Border Filme

Border | Surpreenda-se!

Border (“fronteira” em inglês) dialoga sobre vários limites entre dois elementos. Há o limite de fronteiras entre países, o limite das diferenças entre as pessoas, o limite da violência e da exploração, e por fim, um limite mais literal, material, que torna todo o resto irrelevante. E a beleza do filme está em escalar tudo isso com extrema humanidade, sem nos deixar afastar por repulsa em momento algum, por mais repulsivo que sua história pudesse ser vista sob narrativas mais convencionais. Curioso?

Este é daqueles filmes que começa de um “jeito normal” e vai escalando suas reviravoltas em uma história de auto-descoberta, e é por isso que não falarei aqui sobre a maioria delas, para não estragar a surpresa. O que posso dizer é que o filme sugere ao nosso inconsciente de maneira muito elegante que algo está fora do lugar, mas quer que o espectador se coloque no lugar de sua protagonista, a curiosa Tina.

Ela trabalha na alfândega farejando por passageiros que podem estar carregando algo ilegal ou criminoso. O curioso nela é que ela literalmente fareja os passageiros, e nós a vemos mexendo seu nariz de forma semelhante a um animal, embora com a polidez de um ser humano. E se você não entendeu ainda o que quero dizer com “fareja os passageiros”, quero explicar que ela não busca pelos produtos ilegais que estes possam estar carregando, mas as emoções que eles estão sentido no momento que passam por ela: medo, vergonha. E até desejo.

Este último ela descobre quando aparece em sua frente um passageiro muito peculiar e semelhante a ela, o caricato Vore. Quando você vê os dois juntos na mesma cena pela primeira vez já tem certeza que eles foram feitos um para o outro. A dúvida que fica são as estranhas coincidências que vão surgindo sobre suas origens, mudando nossa visão de “eles se combinam” para “eles são iguais”.

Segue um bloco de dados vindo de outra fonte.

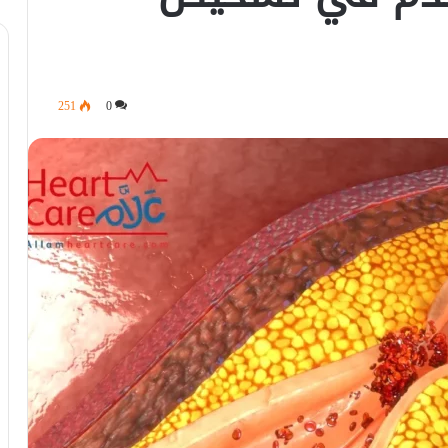
251
0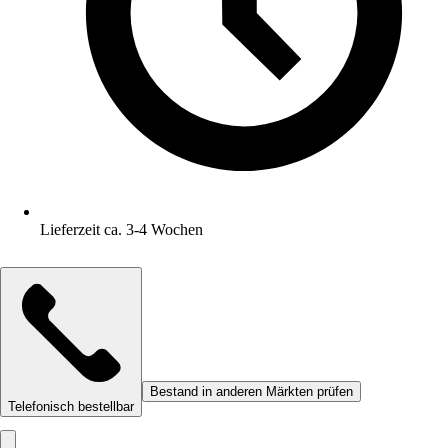
Lieferzeit ca. 3-4 Wochen
Bestand in anderen Märkten prüfen
Telefonisch bestellbar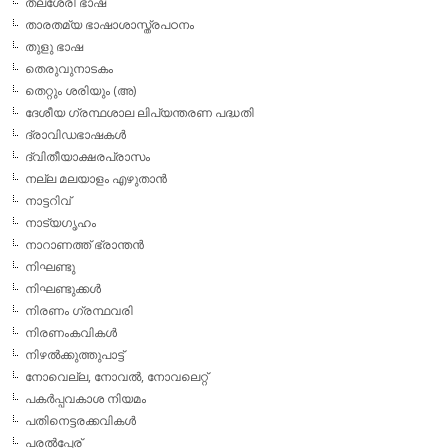
തലശേരി ഭാഷ
താരതമ്യ ഭാഷാശാസ്ത്രപഠനം
തുളു ഭാഷ
തെരുവുനാടകം
തെറ്റും ശരിയും (അ)
ദേശീയ ഗ്രന്ഥശാല ലിപ്യന്തരണ പദ്ധതി
ദ്രാവിഡഭാഷകള്‍
ദ്വിതീയാക്ഷരപ്രാസം
നല്ല മലയാളം എഴുതാന്‍
നാട്ടറിവ്
നാട്യഗൃഹം
നാറാണത്ത് ഭ്രാന്തന്‍
നിഘണ്ടു
നിഘണ്ടുക്കള്‍
നിരണം ഗ്രന്ഥവരി
നിരണംകവികള്‍
നിഴല്‍ക്കുത്തുപാട്ട്
നോവെല്ല, നോവല്‍, നോവലെറ്റ്
പകര്‍പ്പവകാശ നിയമം
പതിനെട്ടരക്കവികള്‍
പരല്‍പ്പേര്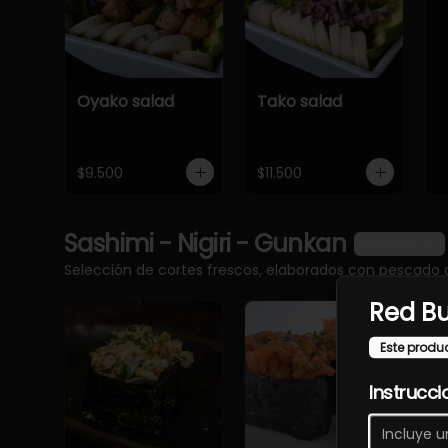
Oyako salad
Tako salad
$9.500
$11.500
Sashimi - Nigiri - Gunkan
Ver más
Selección de cortes frescos, elaborados con pescado 
Red Bu
Este produ
Instrucci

Esta é uma ficção sobre alguém que se sente deslocada de seu mundo, mas não sabe por que e vai encontrando respostas. Mas o roteiro escrito a seis mãos e dirigido por Ali Abbasi toma uma abordagem humana e pessoal em um nível que nunca foi utilizado para uma história desse tipo, o que muda completamente nossa forma de enxergar seus personagens.

Para isso a câmera está sempre disposta a pegar o ponto de vista de Tina sobre tudo que está acontecendo em sua volta, e todos os detalhes do filme vão se juntando de forma que nada parece estar inserindo ao acaso ou como um mero detalhe figuratino. Até o fato de Tina ter uma vizinha que está grávida será usado no segundo e terceiro atos, por exemplo, ou seu namorado ser um adestrador de cães.

A questão desta história pessoal se mistura com a história de outras pessoas na vida real, que por não serem como as outras, são julgadas e colocadas de lado da sociedade. Elas participam do mundo, mas menos como anfitriões e mais como convidados excepcionais. E essa é outra discussão sobre limites que o filme coloca sutilmente, usando a melhor abordagem para humanizar um drama: nos fazer vestir a carapuça. E o mais fascinante em seu segundo e terceiro atos é entender qual o limite para a identificação humana com um drama que não nos pertence. E o filme já nos responde: não há.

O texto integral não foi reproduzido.